Le document met également en garde contre les projets qui pourraient conduire à brouiller les distinctions doctrinales entre les différentes traditions religieuses. Dans cette perspective, la Commission établit une distinction nette entre le respect des autres croyances et l'acceptation d'un syncrétisme religieux.

Quand le dogme rencontre la géopolitique

L'intérêt de cette fatwa dépasse largement le cadre strictement théologique. Elle intervient dans une période marquée par une profonde transformation des équilibres régionaux, où plusieurs États cherchent à développer une image d'ouverture, de dialogue interculturel et de pluralisme religieux.

La décision saoudienne met en lumière une tension fondamentale. Les gouvernements raisonnent généralement en termes de stabilité, de sécurité, d'influence internationale et de coopération économique. Les institutions religieuses, quant à elles, se situent dans un registre différent : celui de la fidélité aux principes doctrinaux qu'elles considèrent comme immuables.

Cette divergence explique pourquoi certaines initiatives accueillies favorablement dans les sphères diplomatiques rencontrent des résistances importantes dans les milieux religieux traditionnels. Pour ces derniers, la coexistence pacifique ne suppose pas nécessairement l'effacement des différences doctrinales.

La nuance est essentielle. La fatwa ne remet pas en cause la possibilité de relations pacifiques avec les non-musulmans ni l'existence d'accords politiques entre États. Ce qu'elle rejette, c'est l'idée selon laquelle le rapprochement diplomatique devrait conduire à une convergence théologique ou à une forme de religion commune.

La diversité des approches dans le monde musulman

Il convient toutefois de souligner que la position exprimée dans cette fatwa ne résume pas à elle seule l'ensemble des sensibilités présentes dans le monde musulman contemporain.

De nombreux penseurs, universitaires et responsables religieux soutiennent le dialogue interreligieux tout en refusant également l'idée d'une fusion doctrinale. D'autres mettent davantage l'accent sur les valeurs éthiques communes aux traditions monothéistes comme fondement d'une coopération accrue.

Cette diversité d'approches témoigne de la pluralité des débats qui traversent aujourd'hui les sociétés musulmanes. Elle montre également que les questions liées à l'identité religieuse, à la modernité et à la mondialisation demeurent ouvertes et font l'objet d'interprétations parfois divergentes.

Les enseignements pour l'avenir

Plusieurs leçons peuvent être tirées de cette controverse.

La première concerne les limites de la diplomatie religieuse. Les symboles spirituels occupent une place centrale dans l'identité des croyants et ne peuvent être mobilisés sans tenir compte des cadres doctrinaux qui leur donnent leur sens.
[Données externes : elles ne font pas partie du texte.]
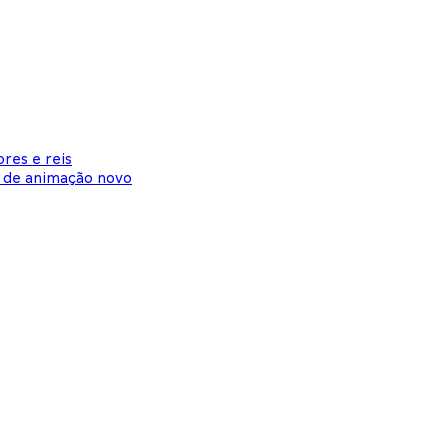
res e reis
o de animação novo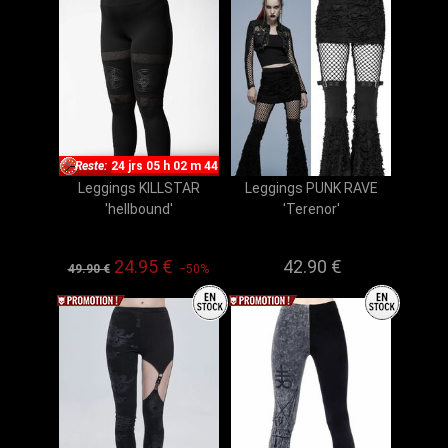
Reste:
24 jrs 05 h 02 m 43
Leggings KILLSTAR
Leggings PUNK RAVE
'hellbound'
'Terenor'
24.95 €
42.90 €
49.90 €
−50%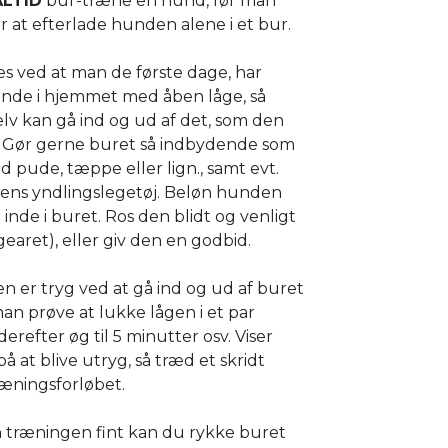
ALTID
bur-træne en hund, før man
r at efterlade hunden alene i et bur.
s ved at man de første dage, har
ende i hjemmet med åben låge, så
lv kan gå ind og ud af det, som den
il. Gør gerne buret så indbydende som
 pude, tæppe eller lign., samt evt.
dens yndlingslegetøj. Beløn hunden
 inde i buret. Ros den blidt og venligt
gearet), eller giv den en godbid.
 er tryg ved at gå ind og ud af buret
man prøve at lukke lågen i et par
derefter øg til 5 minutter osv. Viser
å at blive utryg, så træd et skridt
træningsforløbet.
n træningen fint kan du rykke buret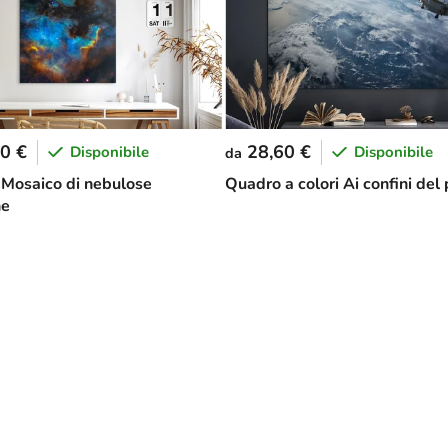
0 €
28,60 €
Disponibile
Disponibile
da
Mosaico di nebulose
Quadro a colori Ai confini del
he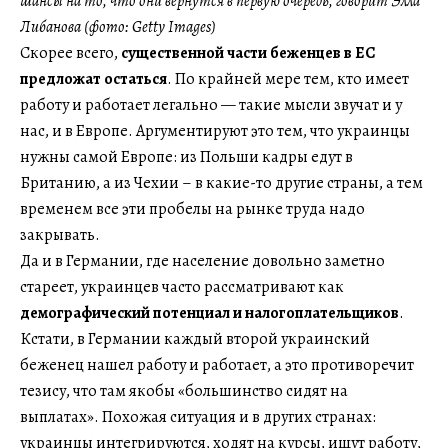
шансы на то, что они вернутся в первую очередь, говорит Элла
Либанова (фото: Getty Images)
Скорее всего,
существенной части беженцев в ЕС
предложат остаться
. По крайней мере тем, кто имеет
работу и работает легально — такие мысли звучат и у
нас, и в Европе. Аргументируют это тем, что украинцы
нужны самой Европе: из Польши кадры едут в
Британию, а из Чехии – в какие-то другие страны, а тем
временем все эти пробелы на рынке труда надо
закрывать.
Да и в Германии, где население довольно заметно
стареет, украинцев часто рассматривают как
демографический потенциал и налогоплательщиков
.
Кстати, в Германии каждый второй украинский
беженец нашел работу и работает, а это противоречит
тезису, что там якобы «большинство сидят на
выплатах». Похожая ситуация и в других странах:
украинцы интегрируются, ходят на курсы, ищут работу,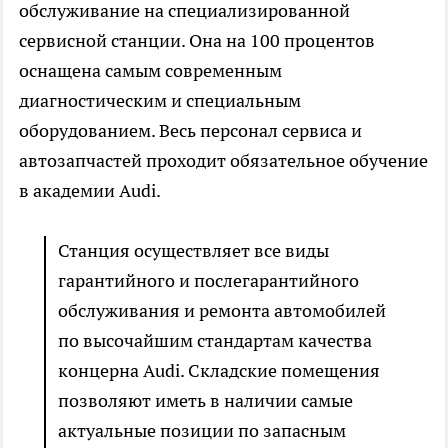
обслуживание на специализированной
сервисной станции. Она на 100 процентов
оснащена самым современным
диагностическим и специальным
оборудованием. Весь персонал сервиса и
автозапчастей проходит обязательное обучение
в академии Аudi.
Станция осуществляет все виды
гарантийного и послегарантийного
обслуживания и ремонта автомобилей
по высочайшим стандартам качества
концерна Аudi. Складские помещения
позволяют иметь в наличии самые
актуальные позиции по запасным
La deuxième est qu'un dialogue interreligieux durable semble davantage reposer sur la reconnaissance mutuelle des différences que sur la recherche d'une fusion des croyances. La coexistence peut se construire autour du respect, de la citoyenneté, des droits humains et de la coopération, sans exiger l'effacement des spécificités théologiques.
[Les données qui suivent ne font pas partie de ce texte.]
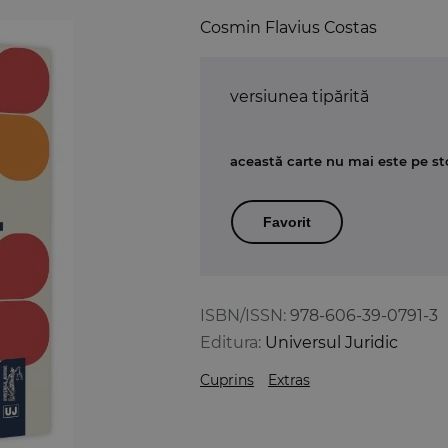
Cosmin Flavius Costas
versiunea tipărită
această carte nu mai este pe st
Favorit
ISBN/ISSN:
978-606-39-0791-3
Editura:
Universul Juridic
Cuprins
Extras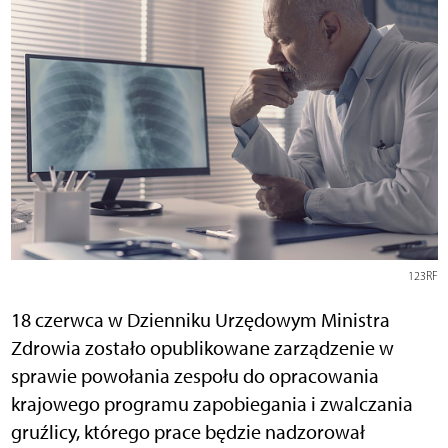
123RF
18 czerwca w Dzienniku Urzędowym Ministra
Zdrowia zostało opublikowane zarządzenie w
sprawie powołania zespołu do opracowania
krajowego programu zapobiegania i zwalczania
gruźlicy, którego prace będzie nadzorował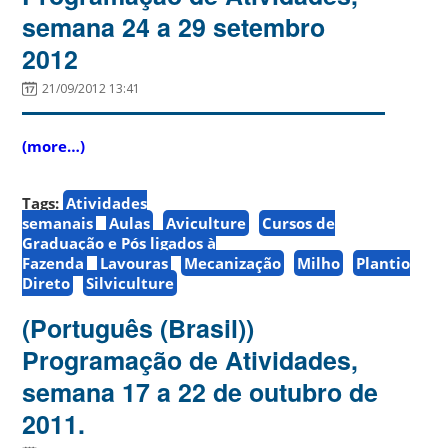
semana 24 a 29 setembro
2012
21/09/2012 13:41
(more…)
Tags:
Atividades
semanais
Aulas
Aviculture
Cursos de
Graduação e Pós ligados à
Fazenda
Lavouras
Mecanização
Milho
Plantio
Direto
Silviculture
(Português (Brasil))
Programação de Atividades,
semana 17 a 22 de outubro de
2011.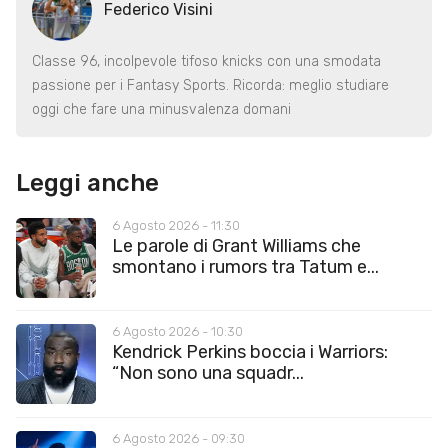
Federico Visini
Classe 96, incolpevole tifoso knicks con una smodata
passione per i Fantasy Sports. Ricorda: meglio studiare
oggi che fare una minusvalenza domani
Leggi anche
6 Agosto 2026 - 11:30
Le parole di Grant Williams che
smontano i rumors tra Tatum e...
6 Agosto 2026 - 10:30
Kendrick Perkins boccia i Warriors:
“Non sono una squadr...
6 Agosto 2026 - 09:30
Enfin, cette affaire révèle l'existence de multiples centres d'autorité au sein du monde musulman. Les stratégies de modernisation politique, d'ouverture internationale ou de diversification économique ne s'accompagnent pas nécessairement d'une évolution parallèle des doctrines religieuses.

Conclusion

La fatwa n° 19402 n'a ni interrompu les dynamiques diplomatiques en cours ni remis en cause les rapprochements stratégiques observés dans la région. En revanche, elle a rappelé avec force l'existence de limites doctrinales que certaines institutions religieuses considèrent comme non négociables.
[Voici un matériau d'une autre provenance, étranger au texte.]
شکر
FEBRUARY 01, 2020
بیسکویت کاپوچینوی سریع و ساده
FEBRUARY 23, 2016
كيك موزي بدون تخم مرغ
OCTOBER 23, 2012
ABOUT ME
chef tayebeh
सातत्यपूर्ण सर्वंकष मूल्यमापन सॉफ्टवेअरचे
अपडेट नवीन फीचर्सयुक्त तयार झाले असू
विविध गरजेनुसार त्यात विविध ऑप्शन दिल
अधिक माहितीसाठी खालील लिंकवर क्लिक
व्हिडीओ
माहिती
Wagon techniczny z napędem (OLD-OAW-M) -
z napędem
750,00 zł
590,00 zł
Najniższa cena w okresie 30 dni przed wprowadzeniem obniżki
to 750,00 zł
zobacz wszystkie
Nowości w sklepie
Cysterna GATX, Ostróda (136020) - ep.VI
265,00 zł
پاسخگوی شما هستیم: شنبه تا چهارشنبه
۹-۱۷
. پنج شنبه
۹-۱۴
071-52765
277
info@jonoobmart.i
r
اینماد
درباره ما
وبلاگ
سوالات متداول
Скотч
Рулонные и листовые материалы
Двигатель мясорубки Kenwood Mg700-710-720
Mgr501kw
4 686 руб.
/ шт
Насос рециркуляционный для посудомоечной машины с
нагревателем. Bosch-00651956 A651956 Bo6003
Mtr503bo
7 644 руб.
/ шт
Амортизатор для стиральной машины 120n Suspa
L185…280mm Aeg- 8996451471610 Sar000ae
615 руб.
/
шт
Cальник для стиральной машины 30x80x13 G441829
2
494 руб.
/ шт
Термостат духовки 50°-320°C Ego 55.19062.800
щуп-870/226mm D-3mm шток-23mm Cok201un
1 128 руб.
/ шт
Plus largement, cette controverse illustre une question fondamentale du XXIe siècle : jusqu'où les États peuvent-ils mobiliser le religieux au service de leurs objectifs politiques sans entrer en contradiction avec les convictions profondes des traditions religieuses elles-mêmes ?

L'avenir du Moyen-Orient dépendra probablement moins d'une fusion des croyances que de la capacité des sociétés à organiser une coexistence pacifique entre des identités religieuses distinctes, tout en préservant les espaces de dialogue nécessaires à la stabilité et à la paix.